But tell me true, are you not mad indeed?
Twelfth Night and Hamlet: a diptych of madness.
Hamlet and Twelfth Night are twin masterpieces of Shakespeare’s miracle years of 1599-1601. Both contain much that goes beyond the sources. You often hear the folk argument that Shakespeare didn’t invent his plots, but that is a misleading simplification. Malvolio, for example, has no known source, and without Malvolio Twelfth Night isn’t the same play at all.
C.L. Barber said this in Shakespeare’s Festive Comedy, about Shakespeare’s use of multiple sources of Twelfth Night,
Shakespeare can be inclusive in his use of traditions because his powers of selection and composition can arrange each element so that only those facets of it show which will serve his expressive purpose. He leaves out the dungeon in which Rich’s jealous Orsino shuts up Viola, as well as Sebastian’s departure leaving Olivia with Child; but he does not hesitate to keep such events as the shipwreck, or Sebastian’s amazing marriage to a stranger, or Orsino’s threat to kill Viola. It is not the credibility of the event that is decisive but what can be expressed through it. Thus the shipwreck is made the occasion for Viola to exhibit an undaunted, aristocratic mastery of adversity—she settles what she shall do next almost as though picking out a costume for a masquerade:
I’ll serve this duke:
Thou shall present me as an eunuch to him:
It may be worth thy pains; for I can sing
And speak to him in many sorts of music…What matters is not the event, but what the language says as gesture, the aristocratic, free-and-easy way she settles what she will do and what the captain will do to help her…

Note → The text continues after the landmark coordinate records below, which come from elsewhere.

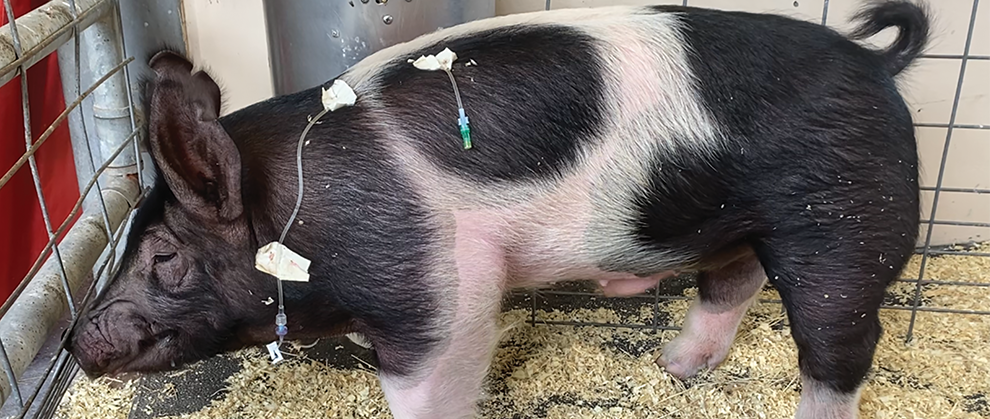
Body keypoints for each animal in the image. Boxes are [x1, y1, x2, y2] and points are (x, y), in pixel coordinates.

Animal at [66, 1, 930, 418]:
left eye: (164, 258)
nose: (77, 341)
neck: (302, 209)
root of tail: (877, 64)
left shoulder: (437, 285)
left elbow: (429, 381)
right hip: (739, 222)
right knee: (733, 282)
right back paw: (674, 368)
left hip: (846, 219)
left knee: (843, 344)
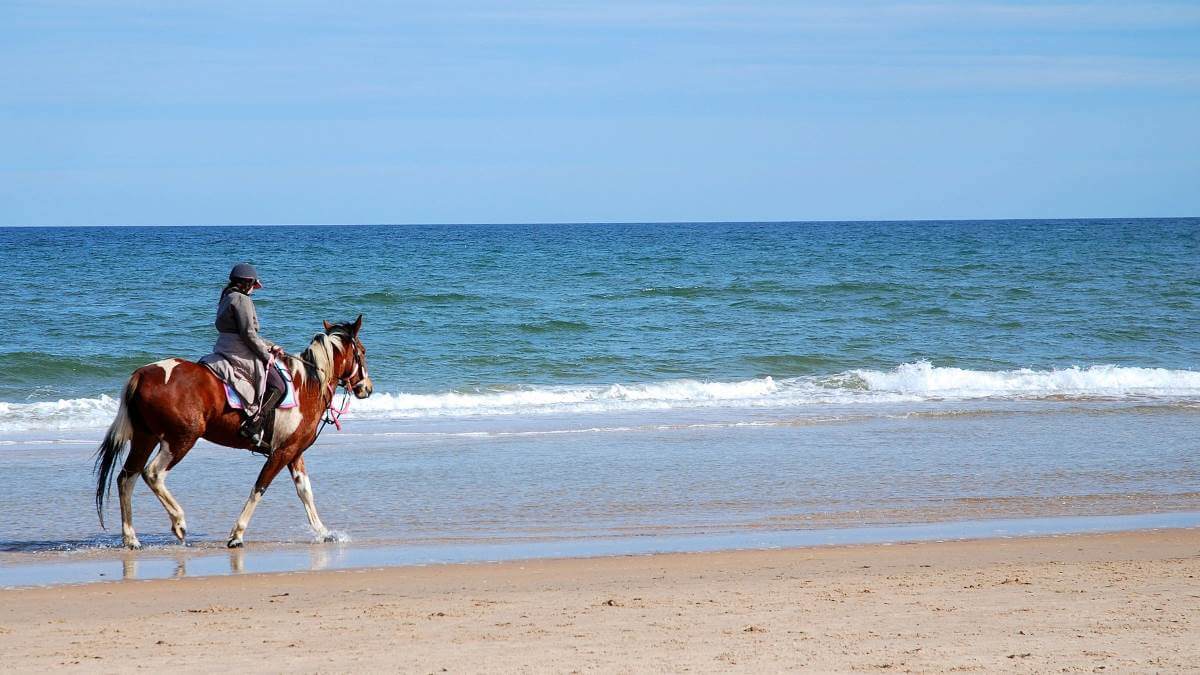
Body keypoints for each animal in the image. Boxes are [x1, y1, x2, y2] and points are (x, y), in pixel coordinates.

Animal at [94, 316, 373, 549]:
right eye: (362, 351)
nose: (367, 388)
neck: (307, 385)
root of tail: (142, 374)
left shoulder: (294, 452)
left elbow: (305, 491)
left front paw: (324, 532)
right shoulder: (282, 453)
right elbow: (259, 488)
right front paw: (237, 535)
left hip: (146, 438)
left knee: (126, 478)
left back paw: (131, 538)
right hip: (180, 439)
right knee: (152, 474)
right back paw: (179, 522)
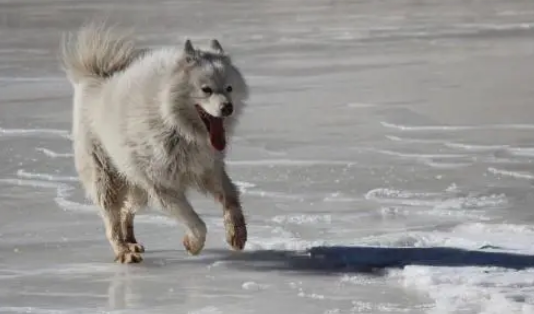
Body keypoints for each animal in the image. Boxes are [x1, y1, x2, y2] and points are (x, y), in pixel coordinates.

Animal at [60, 22, 249, 262]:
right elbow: (197, 223)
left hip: (137, 184)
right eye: (206, 90)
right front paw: (192, 244)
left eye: (229, 88)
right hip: (107, 178)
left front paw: (237, 234)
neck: (175, 124)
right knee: (112, 220)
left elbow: (231, 197)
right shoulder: (162, 186)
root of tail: (95, 77)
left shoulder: (208, 169)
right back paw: (124, 252)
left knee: (126, 211)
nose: (227, 108)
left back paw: (131, 242)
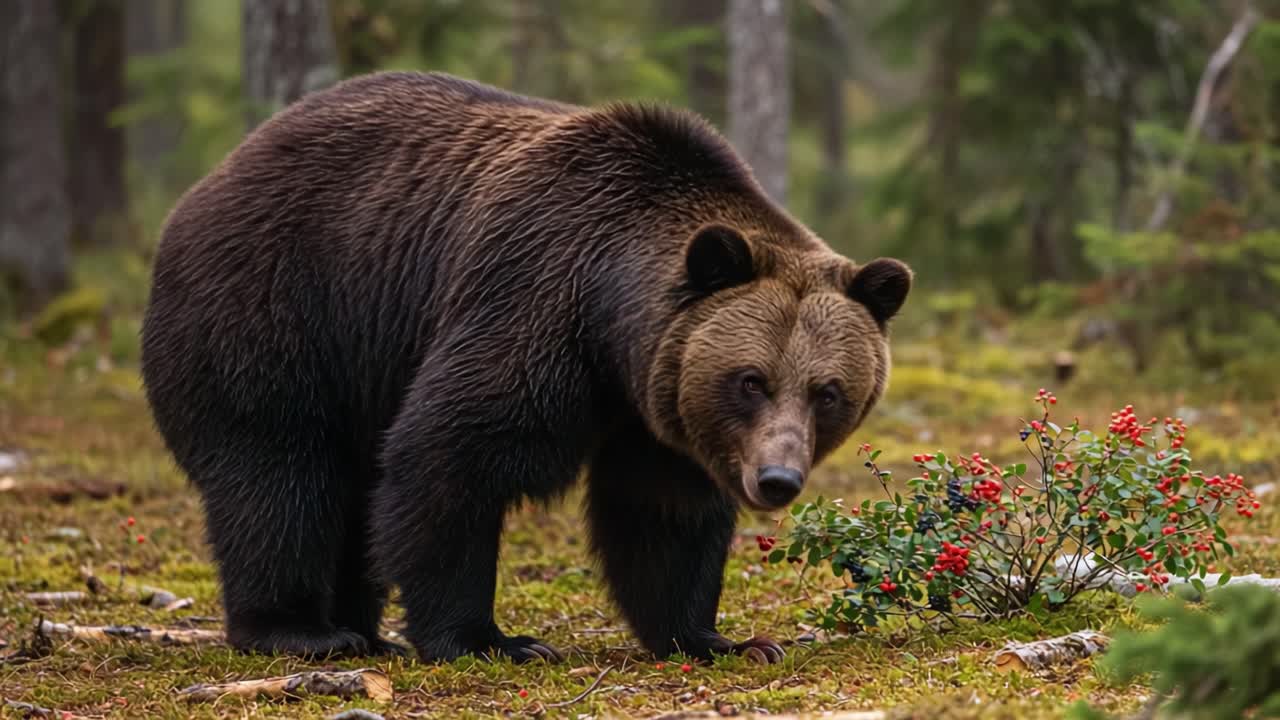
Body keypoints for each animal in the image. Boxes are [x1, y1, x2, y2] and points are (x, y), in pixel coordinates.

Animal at [139, 71, 911, 664]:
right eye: (751, 380)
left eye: (828, 391)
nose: (775, 479)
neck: (611, 323)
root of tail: (205, 185)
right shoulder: (534, 300)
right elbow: (450, 454)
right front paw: (491, 639)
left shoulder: (659, 406)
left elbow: (662, 515)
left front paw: (723, 638)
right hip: (276, 312)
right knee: (277, 473)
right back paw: (302, 630)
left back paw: (363, 629)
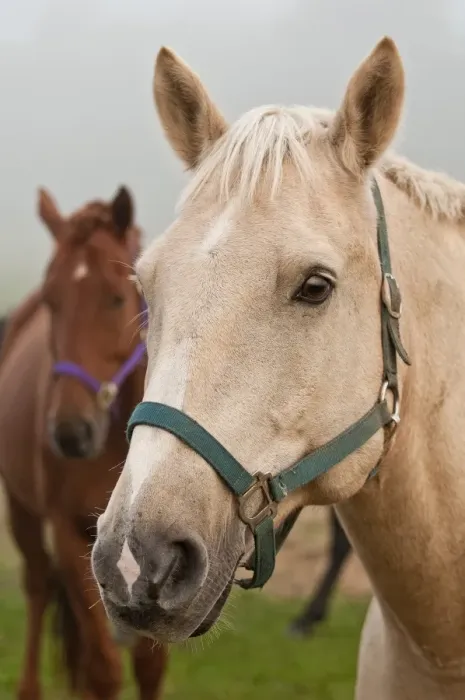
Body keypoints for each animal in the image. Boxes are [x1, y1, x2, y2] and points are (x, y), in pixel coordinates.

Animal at [0, 187, 167, 700]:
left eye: (116, 298)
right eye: (52, 301)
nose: (71, 434)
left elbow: (148, 666)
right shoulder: (66, 528)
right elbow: (103, 667)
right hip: (21, 509)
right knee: (37, 586)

This is, I think, the essence of Shakespeare. Events are transformed by “language as gesture”. It is often said that The Tempest is plotless; well, so Twelfth Night almost is, and in exactly the same manner. The plot is resolved by Sebastian crossing the island. Barber points out that the first half is largely discursive. It is largely people sitting around and talking “before the farcical complications are sprung.” The old saw, beloved of those who give out writing advice, that you should start your story as close to the end as possible was not observed in Twelfth Night. (If these so-called rules about writing were true, Twelfth Night would be a dull affair, rather than one of the most popular and important Shakespeare plays.)
I wrote recently that Hamlet is not like this. In Hamlet, action predominates. We are constantly aware that Hamlet might turn violent, might go mad. Viciousness simmers in nearly every line. The famous to be or not to be speech is often played slowly and contemplatively, but it is best done with a swift excitement—with the manic energy of one who has come to a dangerous philosophical insight, an idea that has a sharp edge, a performance for the benefit of his spies.
What gives Twelfth Night its intrigue is the same thing that animates Hamlet: madness.
They are a diptych of light and dark, comedy and tragedy, on the same theme. In Twelfth Night the madness is festive, a frenzy; in Hamlet it is a torment, an almost literal rising up from Hell. What Barber says of Twelfth Night applies so much to Hamlet too, but without the festive mode it has very different implications.
People are caught up by delusions or misapprehensions which take them out of themselves, bringing out what they would keep hidden or did not know was there.